Greece in the last month that is doing very well in preventing Turkey. The deterrent in international relations starts with the statements and we have already realized as much as Turkey that Greece will respond “overwhelmingly” according to the word used by the Greek Prime Minister himself. Prevention must continue not to be that form so that we can not put it into practice in the field. At the same time, Greece must internationalize with maps the irrational and illegal demands of Turkey, to respond to Turkey succinctly and decisively to any frenzy and nationalism of the Turkish political system, but securing the always very useful (international law) position of the defender. The fact that we are not challenging Turkey should be in exchange for what we will do in Turkey to dare a challenge. The climate for Turkey is particularly difficult after the Berlin Pentagon and Greece must take advantage of it as after the NATO Summit, Turkey is likely to return to the threats.

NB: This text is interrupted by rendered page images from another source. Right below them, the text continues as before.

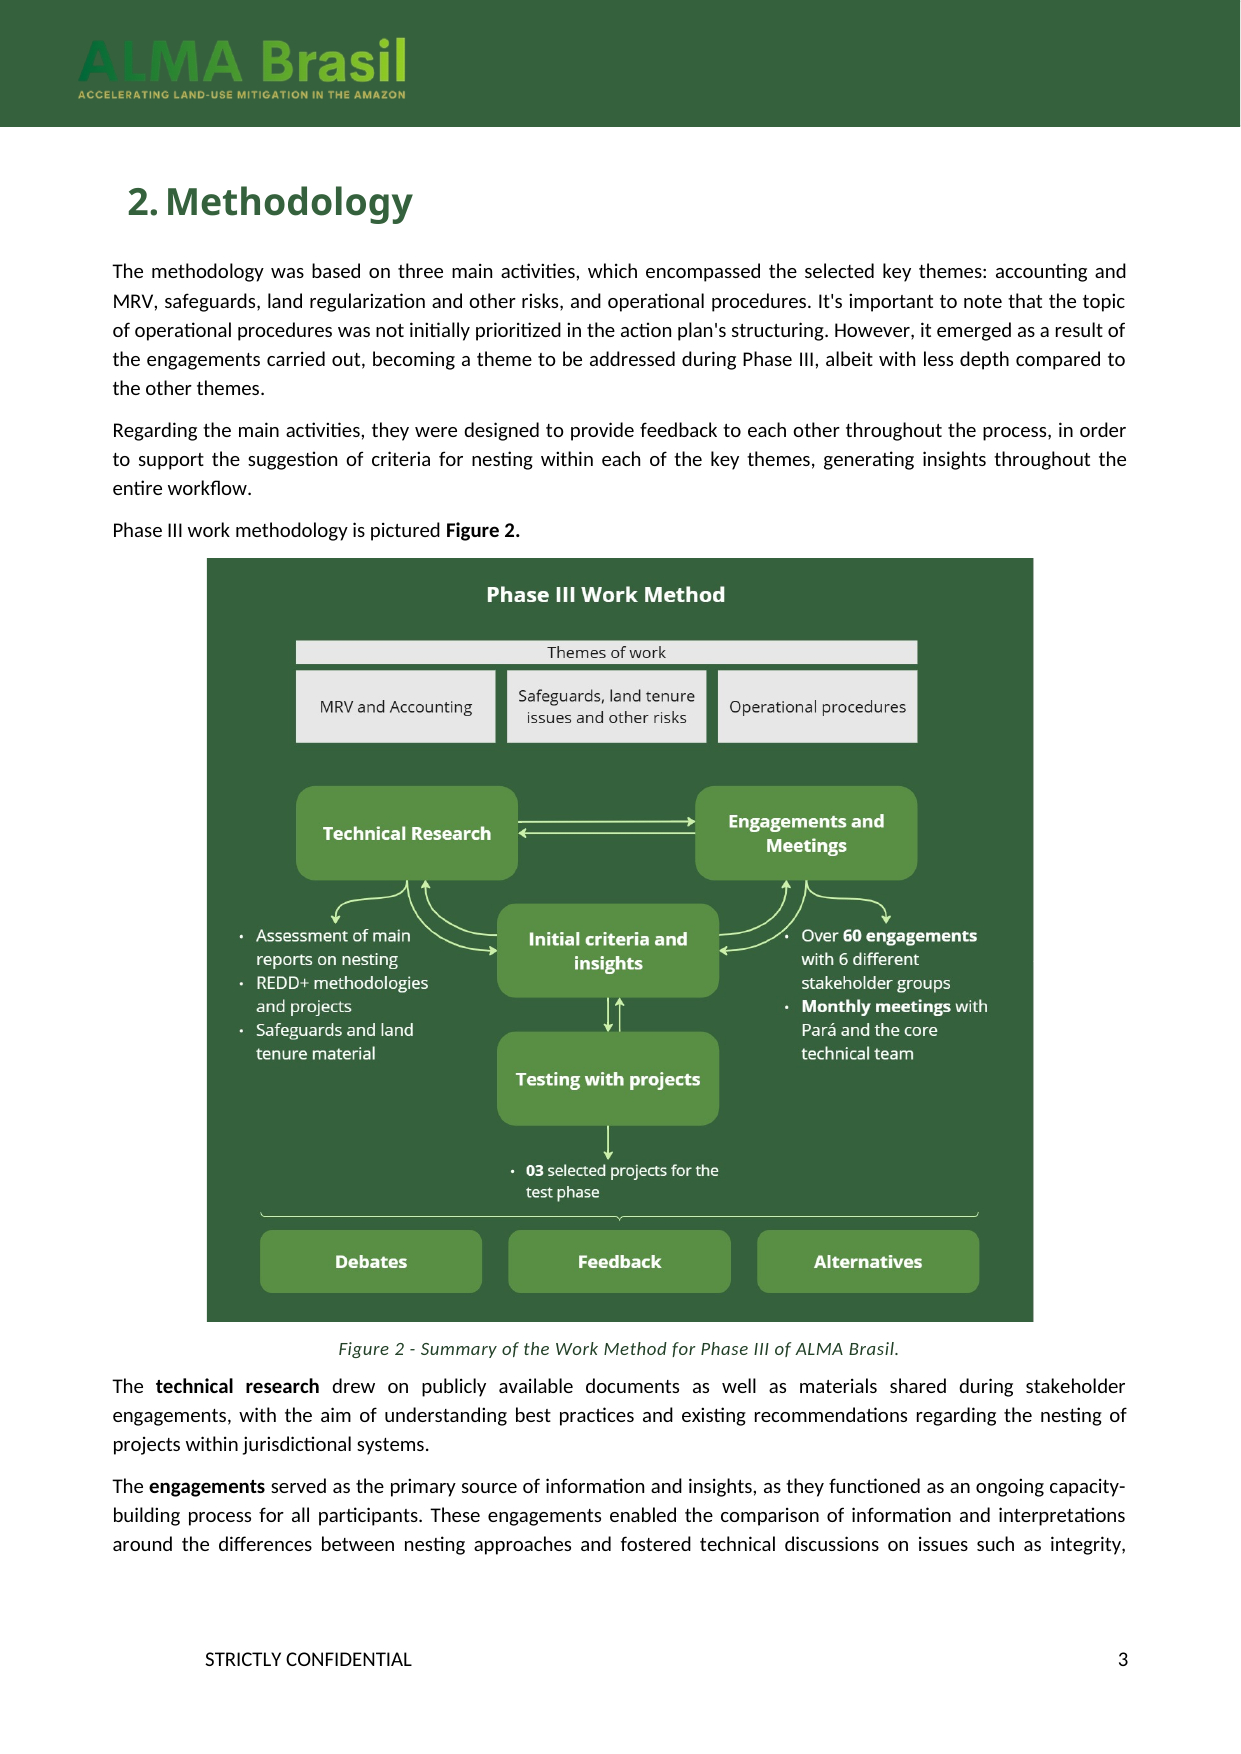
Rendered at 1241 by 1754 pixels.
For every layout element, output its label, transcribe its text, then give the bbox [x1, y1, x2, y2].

text The methodology was based on three main activities, which encompassed the selected key themes: accounting and MRV, safeguards, land regularization and other risks, and operational procedures. It's important to note that the topic of operational procedures was not initially prioritized in the action plan's structuring. However, it emerged as a result of the engagements carried out, becoming a theme to be addressed during Phase III, albeit with less depth compared to the other themes. [112, 259, 1128, 401]
text Phase III work methodology is pictured Figure 2. [112, 517, 1128, 542]
subtitle Methodology [127, 175, 1100, 226]
text Regarding the main activities, they were designed to provide feedback to each other throughout the process, in order to support the suggestion of criteria for nesting within each of the key themes, generating insights throughout the entire workflow. [112, 417, 1128, 501]
text The technical research drew on publicly available documents as well as materials shared during stakeholder engagements, with the aim of understanding best practices and existing recommendations regarding the nesting of projects within jurisdictional systems. [112, 1373, 1128, 1457]
text Figure 2 - Summary of the Work Method for Phase III of ALMA Brasil. [112, 1337, 1128, 1360]
picture [206, 558, 1034, 1322]
picture [21, 0, 465, 131]
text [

In any case, for Greece it should not be a question of whether Turkey will finally do something in the summer or in the winter. Our issue is that Turkey knows that Greece is building a strategy that leads to the expansion to 12 n.m. The defense agreements with the USA and France, as well as the armaments of Greece until 2030 show that Greece is preparing properly. We will hardly avoid tensions in the next eight years and so we have to assess. At the NATO Summit, Greece must have arguments with a depth of time and not with a depth of the summer of 2022.